Le streaming du jour #636 : Primitive Man - ’Scorn’
Ça bouge en ce début d’année du côté du label rennais Throatruiner, garant de la vitalité des scènes hardcore et metal extrême sous nos horizons. Citons le post-hardcore massif et percutant des Suisses Cortez dont on reparlera certainement sous peu pour leur nouvel opus Phoebus d’ores et déjà en écoute intégrale à deux semaines de sa sortie, The Phantom Carriage et son "blackened hardcore" bipolaire tout aussi braillard et torturé, extrait à l’appui pour annoncer un second LP prévu pour fin février et illustré par l’excellent Romain Barbot (Saåad, I Am Sailor), ou encore Eiskalt, premier album de Vuyvr également venus de Suisse et bien décidés à en remontrer à l’école norvégienne en accélérant le tempo de leur black metal abrasif et vicié.
Néanmoins, c’est aujourd’hui aux Ricains de Primitive Man que l’on a choisi de s’intéresser, un trio basé à Denver, Colorado et emmené par Ethan McCarthy que les amateurs de fulgurances cathartiques connaissent peut-être pour le grind cradingue et sournois de ses formations Clinging To The Trees Of A Forest Fire et Death Of Self. Alors comme d’habitude il y aura bien un ou deux autoproclamés puristes du thrash et du malsain pour débiner ce prétendant au trône des enfers sorti de nulle part, trop ceci, pas assez cela, moins surprenant qu’untel et pas aussi morbide que le voisin, mais la démonstration justement, Primitive Man n’en a que faire, et à l’image du clip de Rags qui s’acharne sur votre rétine jusqu’à la crise d’épilepsie, Scorn n’est là que pour élimer vos neurones couche par couche à coups de dissonances larsenisantes, de grunt crépusculaire et autres saillies sludge (voire punk) ensevelies sous les traînes saturées, lentement, inlassablement, implacablement, jusqu’à ce que la voie soit libre pour déverser son nuoc-mâm directement sur votre cerveau reptilien.
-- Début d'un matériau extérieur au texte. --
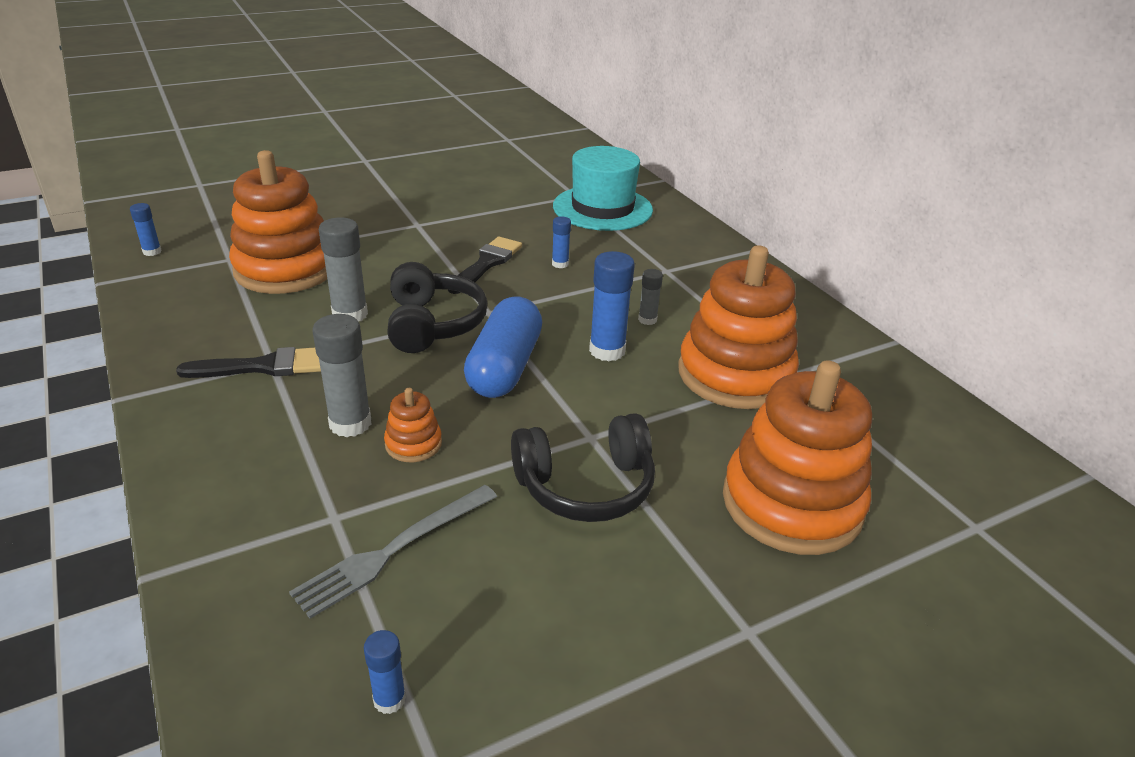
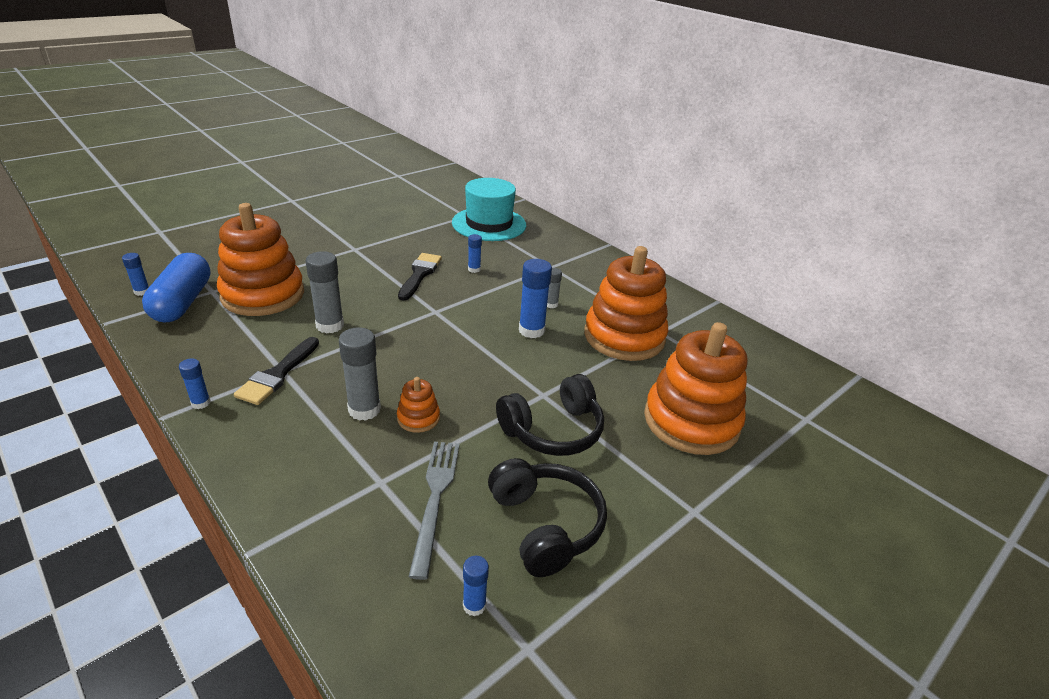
camera: 15 degrees left, 0 degrees up
(163, 389) = (201, 403): none -> blue glue stick
(264, 366) = (277, 374): black brush -> black brush turned 135 degrees clockwise
(394, 550) = (435, 499): grey fork -> grey fork turned 150 degrees clockwise
(432, 324) = (397, 325): black headphones -> black headphones (545, 525)
(504, 367) = (463, 351): blue capsule -> blue capsule (182, 302)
Et pour ce faire, deux conditions : il faut que l’auditeur soit muni de l’organe en question, donc exit les riffs bien gras et autres martèlements binaires pour excités du double kick, et qu’il soit suffisamment captivé pour poursuivre l’écoute jusqu’au moment où il n’aura plus assez de matière grise pour décider du contraire. Et c’est là qu’entre en jeu l’ingrédient principal du bouzin, cette progression dans les atmosphères, ou régression devrait-on dire tant la pesanteur et la froideur primales semblent s’accentuer morceau après morceau, jusque dans ces interludes dark ambient tout en drones poisseux et déliquescents ou en harmonies spectrales et glacées.
Sournois, disait-on, car on a beau sentir que sous les faux airs de doom/sluge intelligent à la Hydra Head l’intention est des plus basiques, on ne peut s’empêcher d’être curieux jusqu’à devoir subir, irrémédiablement abêtis, l’assaut final d’un dernier diptyque martial et tout aussi décérébré que nous à ce stade de l’écoute, même pas vraiment brutal mais juste assez pour nous donner le coup de grâce façon lobotomie frontale, sec et efficace.